RAG & Knowledge Bases

Retrieval-augmented generation: how it works, why it beats fine-tuning for company knowledge, and vector databases on AWS.

9 min read

Retrieval-Augmented Generation (RAG) fixes two LLM weaknesses at once — hallucination and stale knowledge — by fetching relevant, current documents *at question time* and giving them to the model as context. The model answers grounded in your data, and can cite its sources. No model training required.

How RAG works

  1. Ingest: your documents are split into chunks; an embedding model converts each chunk to a vector, stored in a vector database.
  2. Retrieve: a user's question is embedded too; the database returns the chunks whose vectors are closest (most semantically similar).
  3. Augment: the retrieved chunks are inserted into the prompt as context.
  4. Generate: the LLM answers using that context, often with citations.
Think of it like this

RAG is an open-book exam. Instead of hoping the student memorized everything (fine-tuning), you hand them the right pages of the textbook (retrieval) as they answer each question.

RAG on AWS

Amazon Bedrock Knowledge Bases

Fully managed RAG: point it at S3 documents and it handles chunking, embeddings, vector storage, retrieval, and citations.

Amazon OpenSearch Service

Popular vector database option for semantic search.

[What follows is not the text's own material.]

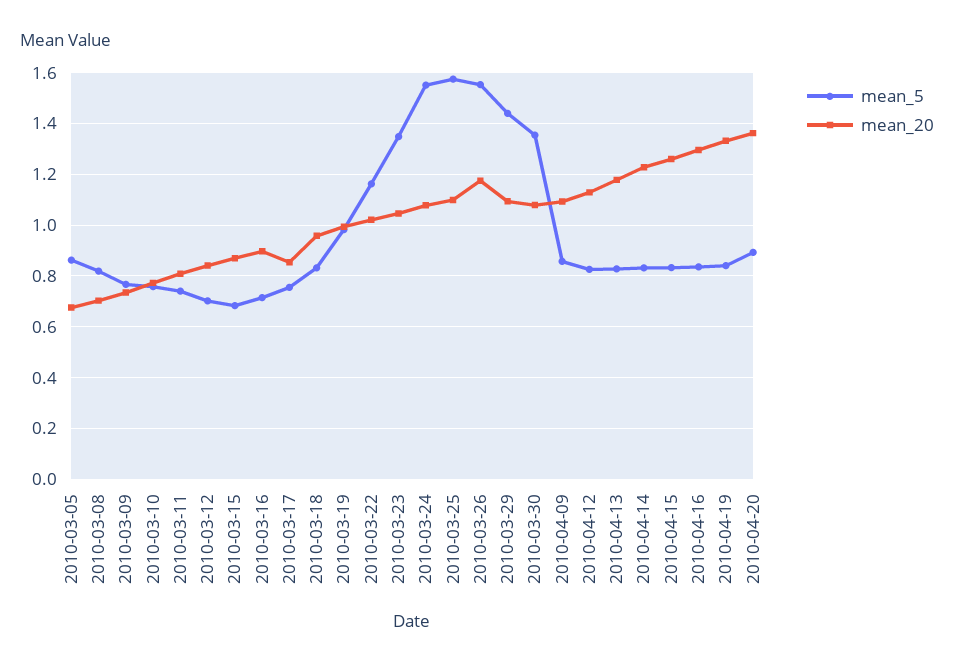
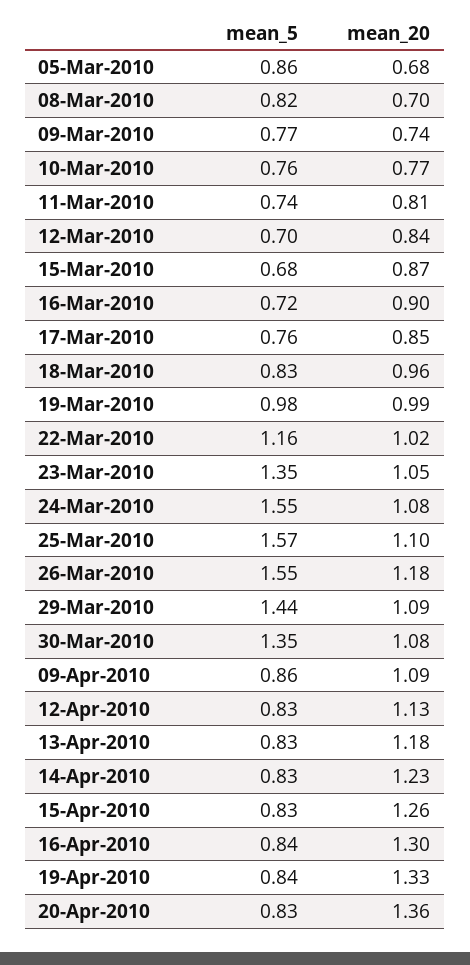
mean_5, 2010-04-20: 0.9 -> 0.83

Amazon Aurora / RDS with pgvector

PostgreSQL as a vector store.

Amazon Neptune / DocumentDB / MemoryDB

Other AWS options with vector search support.

Amazon Kendra

Managed intelligent search that can also feed retrieval for GenAI apps.

Exam tip

Choose RAG when: answers must come from company/current data, must include citations, data changes frequently, or hallucinations must be reduced — all without training. Choose fine-tuning instead when you need new *behavior/style/format*, not new *facts*. Frequently-changing knowledge in a fine-tuned model = constant expensive retraining; in RAG it's just a document update.

Knowledge check
Question 1 of 4

A chatbot must answer questions using the company's internal HR policies, which change monthly, and cite the source document. Which approach fits BEST?